The close relationship between Nayak and the Jackson family has been well-documented in the years since Blagojevich’s own surprise arrest, but it’s worth reviewing in light of Nayak’s indictment on what appear to be unrelated matters (although perhaps not entirely unrelated.)

Like Tony Rezko, Nayak is another one of those guys who always turns up at that ugly intersect between money and politics, and like Rezko and Blagojevich, was regarded as more than just another campaign fund-raiser for the congressman. Jackson Jr. called him a friend.

While it’s not completely clear as to whether the congressman’s “welcome” comment referred to his own home or that of his father, the Rev.
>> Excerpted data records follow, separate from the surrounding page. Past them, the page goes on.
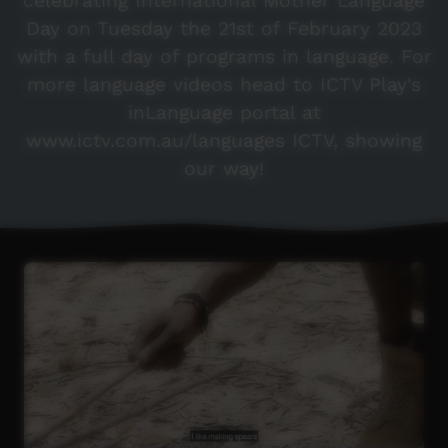
celebrating International Mother Language
Day on Tuesday the 21st of February 2023
with a full day of programs in language. For
more language videos head to ICTV Play's
inLanguage portal at
www.ictv.com.au/languages ICTV, showing
our way!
Jesse Jackson, both enjoyed close relationships with Nayak, as did the congressman’s brother, Jonathan.

Nayak was probably less welcome in the congressman’s home after word later got out that he was the one who had paid to fly Jackson’s “social acquaintance” — Washington, D.C., restaurant hostess Giovana Huidobro — to Chicago for at least two visits where we can assume they got better socially acquainted.

That’s a friend indeed, which may be why Jackson doesn’t seem to have volunteered that information during his 2009 interview with ethics investigators.

The congressman did tell investigators he had known Nayak since the 1990s and that — prior to Blagojevich’s arrest — they spoke several times a week, “typically making small talk.”

It was Nayak, as a delegate to the Democratic National Convention in Denver in 2008, who was among the first to congratulate Jackson for his convention speech, the congressman said. Nayak kept calling him “senator” — which Jackson credits with helping plant the seed that he should seek Barack Obama’s seat.

Jackson’s father counted Nayak as a financial supporter of his Rainbow PUSH Coalition. According to the congressman, Nayak in 2007 also organized a trip to India for Rev. Jackson and his wife — and accompanied them.

The congressman also told the Ethics Committee that Nayak socialized with Jonathan Jackson, who told investigators he had worked with Nayak on a development deal involving a South Side bank.

On the day of Blagojevich’s arrest, the congressman has even said he and his father held a conference call with Nayak to ask if he was one of the unnamed individuals accusing Blagojevich of trying to sell the Senate seat. Rev. Jackson suspected he was. Nayak said he was not.

Later though, Nayak agreed to cooperate with federal prosecutors against Jackson and Blagojevich, accusing the congressman of directing him to offer the then-governor millions in campaign donations for the appointment.

Jackson has steadfastly denied those accusations and has never been charged with a crime. The House Ethics case remains open.

Nayak, meanwhile, has never made it to the witness stand, presumably because he failed to disclose the criminal behavior at the heart of Wednesday’s arrest, undercutting his credibility.

Until now Nayak was one of the loose ends of Patrick Fitzgerald’s run as U.S. attorney, which ends a week from Friday. Fitzgerald has never struck me as the kind of guy who likes loose ends.

Some will wonder if Jackson is another loose end, and I can only say that if the feds thought they had a case they could prove, they would have brought it by now.

Charging Nayak at this time would not seem to bring the matter any closer to the congressman’s doorstep, not to suggest this is the end of the line.

I take particular note of one aspect of the Nayak charges — involving an accusation he laundered $2 million in checks from his surgi-center business through an Individual A, believed to be fellow Indian businessman Rajinder Bedi, in return for cash.

The indictment suggests Nayak used some if not most of that cash to pay his bribes and kickbacks to physicians, but leaves open the possibility the docs didn’t get all the money.

It gets a person to thinking about a guy who likes to pay cash bribes and who also has many friends in politics. A guy like that could be welcome in a lot of homes.